How to Foster and Create New Friendships as an Adult
Good friends can give us a sense of purpose and support that can be hard to find on our own. Research shows that having solid friendships can benefit us by decreasing the intensity of some mental health symptoms, increasing our immunity, and helping us live longer. As we get older, personal and professional commitments can make it harder to find the time to manage current friendships and develop new ones. Lynda Killoran, Mental Health Outpatient Therapist at Centerstone, says “Some older persons tend to become more self-conscious, which can cause an increased fear of rejection. This can create a barrier to reach out, which can cause some people to not want to put themselves out there at all.”
When adults no longer have the social interactions that we naturally received from a school environment and school-based activities, it can be hard to create new social circles. Luckily, there are many options to help cultivate new friendships:
- Take a class. Whether you have a hobby or skill you’ve loved your whole life, or there’s a new one you’ve always wanted to learn, taking classes to develop this skill is a great way to meet new people. You’ll be around like-minded people who share a common interest which can make initiating a conversation easy.
- Volunteering is an easy way to get out in your community and make a difference, as well as develop relationships with other people who support the same cause(s) you do.
- Join a recreational sports team. If being active is more your style, check out your city’s rec leagues! There’s nothing quite like a little bit of healthy competition to help bond a group.
- Say yes. Sometimes, we can make great plans but feel differently when the time comes to engage. “Accept invitations to outings,” Killoran adds, “and say yes more, because you never know who you could meet.”
For those who are more introverted and may feel intimidated by the idea of putting themselves out there, there are still some ways to create new friendships while still staying in your comfort zone.
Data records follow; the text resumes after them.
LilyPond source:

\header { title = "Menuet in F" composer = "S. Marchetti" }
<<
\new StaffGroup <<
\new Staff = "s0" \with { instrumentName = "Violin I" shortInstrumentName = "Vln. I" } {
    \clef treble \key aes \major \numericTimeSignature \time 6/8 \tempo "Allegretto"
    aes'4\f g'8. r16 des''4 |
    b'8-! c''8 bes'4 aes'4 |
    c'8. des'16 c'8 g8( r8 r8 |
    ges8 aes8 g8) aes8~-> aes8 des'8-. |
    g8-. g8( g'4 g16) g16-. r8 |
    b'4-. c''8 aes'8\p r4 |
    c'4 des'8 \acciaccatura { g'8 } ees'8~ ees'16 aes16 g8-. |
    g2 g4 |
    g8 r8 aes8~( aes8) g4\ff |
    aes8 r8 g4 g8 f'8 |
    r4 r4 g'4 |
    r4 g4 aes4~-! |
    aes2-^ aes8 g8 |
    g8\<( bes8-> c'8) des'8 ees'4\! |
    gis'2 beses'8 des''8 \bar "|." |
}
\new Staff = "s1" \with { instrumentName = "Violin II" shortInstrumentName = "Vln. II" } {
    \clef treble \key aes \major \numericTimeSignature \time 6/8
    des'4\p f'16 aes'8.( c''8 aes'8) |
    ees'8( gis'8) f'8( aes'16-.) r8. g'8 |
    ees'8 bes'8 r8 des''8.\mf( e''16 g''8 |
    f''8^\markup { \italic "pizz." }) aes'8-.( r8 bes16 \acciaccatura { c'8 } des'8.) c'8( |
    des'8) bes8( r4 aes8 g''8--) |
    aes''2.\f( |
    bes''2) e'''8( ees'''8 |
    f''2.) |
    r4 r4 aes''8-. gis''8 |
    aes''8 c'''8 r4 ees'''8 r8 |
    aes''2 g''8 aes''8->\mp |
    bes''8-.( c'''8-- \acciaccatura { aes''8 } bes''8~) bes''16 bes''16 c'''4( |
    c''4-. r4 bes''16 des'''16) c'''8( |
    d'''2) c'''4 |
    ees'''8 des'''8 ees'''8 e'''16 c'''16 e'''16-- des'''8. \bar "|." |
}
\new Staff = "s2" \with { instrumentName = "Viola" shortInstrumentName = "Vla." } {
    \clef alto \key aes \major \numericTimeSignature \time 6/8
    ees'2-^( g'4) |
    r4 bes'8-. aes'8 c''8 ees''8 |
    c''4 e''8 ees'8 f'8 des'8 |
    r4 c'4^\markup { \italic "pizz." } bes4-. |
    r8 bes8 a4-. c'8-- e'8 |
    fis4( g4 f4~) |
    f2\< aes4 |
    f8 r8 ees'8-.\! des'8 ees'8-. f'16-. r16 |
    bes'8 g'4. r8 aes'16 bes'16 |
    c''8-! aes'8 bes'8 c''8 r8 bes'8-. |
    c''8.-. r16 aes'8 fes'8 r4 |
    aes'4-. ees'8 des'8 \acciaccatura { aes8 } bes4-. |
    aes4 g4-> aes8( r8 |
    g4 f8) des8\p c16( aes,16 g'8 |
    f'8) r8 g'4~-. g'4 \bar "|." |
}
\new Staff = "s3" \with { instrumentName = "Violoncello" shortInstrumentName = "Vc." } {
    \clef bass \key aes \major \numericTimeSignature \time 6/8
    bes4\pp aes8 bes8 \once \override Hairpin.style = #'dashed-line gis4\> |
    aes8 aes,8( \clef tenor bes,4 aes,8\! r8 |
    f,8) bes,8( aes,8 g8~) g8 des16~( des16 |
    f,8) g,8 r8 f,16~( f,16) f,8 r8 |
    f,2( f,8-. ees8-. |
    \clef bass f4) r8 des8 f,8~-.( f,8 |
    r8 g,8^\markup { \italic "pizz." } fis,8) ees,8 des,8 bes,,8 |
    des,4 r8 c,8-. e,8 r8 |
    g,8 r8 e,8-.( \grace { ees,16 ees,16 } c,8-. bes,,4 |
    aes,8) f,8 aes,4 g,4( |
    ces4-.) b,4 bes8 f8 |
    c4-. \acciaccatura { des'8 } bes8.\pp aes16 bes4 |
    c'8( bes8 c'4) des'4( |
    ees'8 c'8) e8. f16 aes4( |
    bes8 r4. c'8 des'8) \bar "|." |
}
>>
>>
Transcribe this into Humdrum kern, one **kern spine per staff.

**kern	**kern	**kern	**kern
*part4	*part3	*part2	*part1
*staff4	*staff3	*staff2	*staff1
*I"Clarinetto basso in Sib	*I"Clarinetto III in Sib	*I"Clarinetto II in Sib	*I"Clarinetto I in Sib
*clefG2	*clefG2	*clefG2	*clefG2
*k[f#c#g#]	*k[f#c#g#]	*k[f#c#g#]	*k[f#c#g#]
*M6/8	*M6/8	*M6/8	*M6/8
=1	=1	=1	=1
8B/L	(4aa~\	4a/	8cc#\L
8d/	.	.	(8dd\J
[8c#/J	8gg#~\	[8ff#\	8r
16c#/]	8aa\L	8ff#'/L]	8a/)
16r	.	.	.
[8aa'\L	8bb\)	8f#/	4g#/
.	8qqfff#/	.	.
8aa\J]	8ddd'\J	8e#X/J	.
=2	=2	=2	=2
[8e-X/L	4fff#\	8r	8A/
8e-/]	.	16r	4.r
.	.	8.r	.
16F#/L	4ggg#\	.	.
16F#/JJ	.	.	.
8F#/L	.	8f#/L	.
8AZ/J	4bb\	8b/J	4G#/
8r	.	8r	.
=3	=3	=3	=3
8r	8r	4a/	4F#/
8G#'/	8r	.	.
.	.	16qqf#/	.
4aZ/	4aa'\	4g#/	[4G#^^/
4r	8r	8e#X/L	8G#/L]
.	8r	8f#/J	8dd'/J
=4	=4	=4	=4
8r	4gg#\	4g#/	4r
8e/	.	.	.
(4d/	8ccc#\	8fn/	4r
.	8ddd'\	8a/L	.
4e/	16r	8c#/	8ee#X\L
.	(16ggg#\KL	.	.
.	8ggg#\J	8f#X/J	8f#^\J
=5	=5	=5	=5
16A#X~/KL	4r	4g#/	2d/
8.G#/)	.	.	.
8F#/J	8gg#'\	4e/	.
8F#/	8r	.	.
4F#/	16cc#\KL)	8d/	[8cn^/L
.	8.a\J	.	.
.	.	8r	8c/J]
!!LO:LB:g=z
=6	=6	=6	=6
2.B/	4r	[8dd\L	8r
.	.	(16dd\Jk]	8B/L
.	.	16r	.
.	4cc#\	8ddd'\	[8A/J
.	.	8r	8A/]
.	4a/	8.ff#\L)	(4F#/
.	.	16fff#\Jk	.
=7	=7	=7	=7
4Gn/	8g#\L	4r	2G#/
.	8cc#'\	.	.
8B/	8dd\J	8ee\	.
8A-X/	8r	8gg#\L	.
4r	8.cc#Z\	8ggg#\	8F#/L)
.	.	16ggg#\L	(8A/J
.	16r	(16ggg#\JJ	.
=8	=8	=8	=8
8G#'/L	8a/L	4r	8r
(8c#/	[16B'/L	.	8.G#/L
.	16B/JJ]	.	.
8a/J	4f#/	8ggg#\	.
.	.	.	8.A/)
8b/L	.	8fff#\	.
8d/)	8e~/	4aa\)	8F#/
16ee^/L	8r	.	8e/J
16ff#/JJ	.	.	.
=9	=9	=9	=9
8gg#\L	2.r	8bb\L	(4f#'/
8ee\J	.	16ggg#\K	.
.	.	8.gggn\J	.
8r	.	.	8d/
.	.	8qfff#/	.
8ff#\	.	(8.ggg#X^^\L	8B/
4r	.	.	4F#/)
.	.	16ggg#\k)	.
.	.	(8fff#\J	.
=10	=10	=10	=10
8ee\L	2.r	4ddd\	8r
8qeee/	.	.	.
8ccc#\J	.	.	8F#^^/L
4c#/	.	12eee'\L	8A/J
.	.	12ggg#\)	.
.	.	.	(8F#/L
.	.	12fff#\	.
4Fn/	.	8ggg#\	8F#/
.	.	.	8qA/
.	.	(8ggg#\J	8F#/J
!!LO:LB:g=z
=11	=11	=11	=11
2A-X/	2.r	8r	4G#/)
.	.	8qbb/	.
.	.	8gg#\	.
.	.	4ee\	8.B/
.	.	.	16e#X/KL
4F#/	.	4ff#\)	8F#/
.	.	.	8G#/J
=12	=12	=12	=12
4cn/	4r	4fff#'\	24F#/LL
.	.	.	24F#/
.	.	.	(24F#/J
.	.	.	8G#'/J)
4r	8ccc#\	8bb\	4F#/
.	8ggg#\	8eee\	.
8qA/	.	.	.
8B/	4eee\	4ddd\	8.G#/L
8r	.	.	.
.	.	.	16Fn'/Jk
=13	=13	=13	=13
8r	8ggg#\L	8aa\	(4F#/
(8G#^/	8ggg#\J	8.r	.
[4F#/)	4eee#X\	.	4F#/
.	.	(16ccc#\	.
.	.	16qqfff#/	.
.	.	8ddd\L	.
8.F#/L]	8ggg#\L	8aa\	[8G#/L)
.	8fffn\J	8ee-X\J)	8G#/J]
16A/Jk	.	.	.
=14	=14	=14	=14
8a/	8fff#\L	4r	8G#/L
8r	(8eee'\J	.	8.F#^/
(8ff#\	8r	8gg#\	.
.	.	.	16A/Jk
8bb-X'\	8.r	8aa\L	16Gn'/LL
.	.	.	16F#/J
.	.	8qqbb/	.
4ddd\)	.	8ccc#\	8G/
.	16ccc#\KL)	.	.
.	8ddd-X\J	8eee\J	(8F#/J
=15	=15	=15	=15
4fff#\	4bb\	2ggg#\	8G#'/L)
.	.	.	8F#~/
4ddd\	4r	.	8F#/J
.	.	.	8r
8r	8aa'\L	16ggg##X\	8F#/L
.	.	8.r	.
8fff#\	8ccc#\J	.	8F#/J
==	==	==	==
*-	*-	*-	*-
- Friends of friends. You may not have to look far for a new and meaningful friendship. Considering fostering relationships with acquaintances in your life and see where it leads.
- Virtual groups. If you prefer a more low-key introduction, consider joining online classes or chat forums on topics that interest you. You can still be surrounded by like-minded people while also staying in the comfort of your own home.
- Counseling. If you feel that your introversion limits your social interaction to the point of being unhealthy, you may want to speak to a licensed therapist. Group counseling may also be beneficial as it can allow for social connection without being overbearing.
Creating new friendships takes time and effort, so don’t feel discouraged if a connection isn’t formed overnight. Friendships are both important and necessary, and there is a friend out there for everyone.